> [WHAT THE TASK ASKS]:
When the line with "り内容が変わる場合があります。" appears below, start repeating lines exactly, and keep going through the line with "конности. Но вопрос"; add nothing outside that span.

*** DATASET CONTENT ***

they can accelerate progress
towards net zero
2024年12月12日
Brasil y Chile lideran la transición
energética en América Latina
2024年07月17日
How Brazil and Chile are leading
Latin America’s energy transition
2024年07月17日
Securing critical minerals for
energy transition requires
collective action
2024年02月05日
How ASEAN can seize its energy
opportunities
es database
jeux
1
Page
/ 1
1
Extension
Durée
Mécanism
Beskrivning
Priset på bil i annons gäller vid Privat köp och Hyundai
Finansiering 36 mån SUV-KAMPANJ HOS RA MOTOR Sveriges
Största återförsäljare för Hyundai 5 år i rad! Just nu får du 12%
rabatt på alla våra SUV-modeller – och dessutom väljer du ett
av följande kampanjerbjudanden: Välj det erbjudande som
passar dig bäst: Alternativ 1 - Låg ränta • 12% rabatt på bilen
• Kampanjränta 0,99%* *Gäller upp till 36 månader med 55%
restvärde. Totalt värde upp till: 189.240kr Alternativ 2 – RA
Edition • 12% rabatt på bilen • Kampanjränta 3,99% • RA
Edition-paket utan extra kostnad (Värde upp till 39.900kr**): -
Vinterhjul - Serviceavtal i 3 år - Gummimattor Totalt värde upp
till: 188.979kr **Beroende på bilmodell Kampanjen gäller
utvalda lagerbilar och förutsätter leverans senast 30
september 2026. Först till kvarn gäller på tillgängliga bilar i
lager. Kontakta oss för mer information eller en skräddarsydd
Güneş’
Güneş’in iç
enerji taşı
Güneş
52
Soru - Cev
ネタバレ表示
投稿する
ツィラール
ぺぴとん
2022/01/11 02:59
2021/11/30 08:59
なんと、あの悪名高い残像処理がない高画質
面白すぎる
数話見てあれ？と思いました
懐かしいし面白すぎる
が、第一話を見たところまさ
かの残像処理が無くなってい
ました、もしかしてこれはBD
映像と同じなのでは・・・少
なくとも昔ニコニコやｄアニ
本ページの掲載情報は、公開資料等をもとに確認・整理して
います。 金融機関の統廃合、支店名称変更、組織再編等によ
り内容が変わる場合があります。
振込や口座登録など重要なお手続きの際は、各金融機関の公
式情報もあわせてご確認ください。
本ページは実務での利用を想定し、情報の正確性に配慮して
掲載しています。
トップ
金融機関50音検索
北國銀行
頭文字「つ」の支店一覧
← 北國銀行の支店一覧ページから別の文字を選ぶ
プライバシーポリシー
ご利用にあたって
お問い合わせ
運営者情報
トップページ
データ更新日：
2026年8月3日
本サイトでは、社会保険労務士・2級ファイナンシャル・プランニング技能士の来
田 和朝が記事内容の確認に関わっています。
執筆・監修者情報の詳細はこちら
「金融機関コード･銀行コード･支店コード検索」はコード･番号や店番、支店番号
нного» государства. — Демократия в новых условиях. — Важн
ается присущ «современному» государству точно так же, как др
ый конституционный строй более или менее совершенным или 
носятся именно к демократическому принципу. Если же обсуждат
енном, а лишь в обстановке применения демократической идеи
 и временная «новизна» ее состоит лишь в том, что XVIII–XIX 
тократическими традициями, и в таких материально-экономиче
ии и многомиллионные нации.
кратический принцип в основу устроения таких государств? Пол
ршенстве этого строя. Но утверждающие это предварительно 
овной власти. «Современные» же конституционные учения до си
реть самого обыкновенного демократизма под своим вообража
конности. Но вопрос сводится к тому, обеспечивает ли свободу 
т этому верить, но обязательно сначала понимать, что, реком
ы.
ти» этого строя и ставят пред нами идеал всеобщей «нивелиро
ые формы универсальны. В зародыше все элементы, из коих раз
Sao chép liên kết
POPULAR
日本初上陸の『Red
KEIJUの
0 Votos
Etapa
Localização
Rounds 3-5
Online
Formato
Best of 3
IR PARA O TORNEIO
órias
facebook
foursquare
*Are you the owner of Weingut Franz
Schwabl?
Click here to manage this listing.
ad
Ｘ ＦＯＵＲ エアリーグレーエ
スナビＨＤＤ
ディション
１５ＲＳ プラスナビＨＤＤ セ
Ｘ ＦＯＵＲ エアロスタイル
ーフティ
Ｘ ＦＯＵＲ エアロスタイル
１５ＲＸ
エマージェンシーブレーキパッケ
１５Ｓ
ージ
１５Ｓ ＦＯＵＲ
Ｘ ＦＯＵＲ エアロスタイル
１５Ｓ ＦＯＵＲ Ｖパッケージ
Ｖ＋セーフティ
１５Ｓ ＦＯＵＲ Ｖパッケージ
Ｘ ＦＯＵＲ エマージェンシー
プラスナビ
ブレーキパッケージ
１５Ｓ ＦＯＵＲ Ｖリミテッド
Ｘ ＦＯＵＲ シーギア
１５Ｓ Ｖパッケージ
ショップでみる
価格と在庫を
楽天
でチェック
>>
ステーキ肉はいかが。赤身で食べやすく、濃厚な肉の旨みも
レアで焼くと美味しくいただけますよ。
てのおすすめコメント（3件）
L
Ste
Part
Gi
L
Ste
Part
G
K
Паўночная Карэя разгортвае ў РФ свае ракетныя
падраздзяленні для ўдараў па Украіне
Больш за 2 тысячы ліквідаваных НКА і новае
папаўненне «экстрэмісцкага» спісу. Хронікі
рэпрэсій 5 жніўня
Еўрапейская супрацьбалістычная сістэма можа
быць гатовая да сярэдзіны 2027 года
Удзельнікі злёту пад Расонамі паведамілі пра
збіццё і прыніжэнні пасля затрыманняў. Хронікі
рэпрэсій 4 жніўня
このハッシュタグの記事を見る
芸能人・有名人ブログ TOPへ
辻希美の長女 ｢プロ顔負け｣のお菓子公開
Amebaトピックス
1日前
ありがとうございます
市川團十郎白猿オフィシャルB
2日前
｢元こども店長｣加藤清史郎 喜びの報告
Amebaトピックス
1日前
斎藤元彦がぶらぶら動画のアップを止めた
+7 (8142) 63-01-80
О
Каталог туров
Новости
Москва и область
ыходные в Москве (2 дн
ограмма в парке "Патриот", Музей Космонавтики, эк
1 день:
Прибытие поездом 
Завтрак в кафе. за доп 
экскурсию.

*** End of DATASET CONTENT ***

> [SOLUTION TO THIS EXERCISE]:
り内容が変わる場合があります。
振込や口座登録など重要なお手続きの際は、各金融機関の公
式情報もあわせてご確認ください。
本ページは実務での利用を想定し、情報の正確性に配慮して
掲載しています。
トップ
金融機関50音検索
北國銀行
頭文字「つ」の支店一覧
← 北國銀行の支店一覧ページから別の文字を選ぶ
プライバシーポリシー
ご利用にあたって
お問い合わせ
運営者情報
トップページ
データ更新日：
2026年8月3日
本サイトでは、社会保険労務士・2級ファイナンシャル・プランニング技能士の来
田 和朝が記事内容の確認に関わっています。
執筆・監修者情報の詳細はこちら
「金融機関コード･銀行コード･支店コード検索」はコード･番号や店番、支店番号
нного» государства. — Демократия в новых условиях. — Важн
ается присущ «современному» государству точно так же, как др
ый конституционный строй более или менее совершенным или 
носятся именно к демократическому принципу. Если же обсуждат
енном, а лишь в обстановке применения демократической идеи
 и временная «новизна» ее состоит лишь в том, что XVIII–XIX 
тократическими традициями, и в таких материально-экономиче
ии и многомиллионные нации.
кратический принцип в основу устроения таких государств? Пол
ршенстве этого строя. Но утверждающие это предварительно 
овной власти. «Современные» же конституционные учения до си
реть самого обыкновенного демократизма под своим вообража
конности. Но вопрос сводится к тому, обеспечивает ли свободу 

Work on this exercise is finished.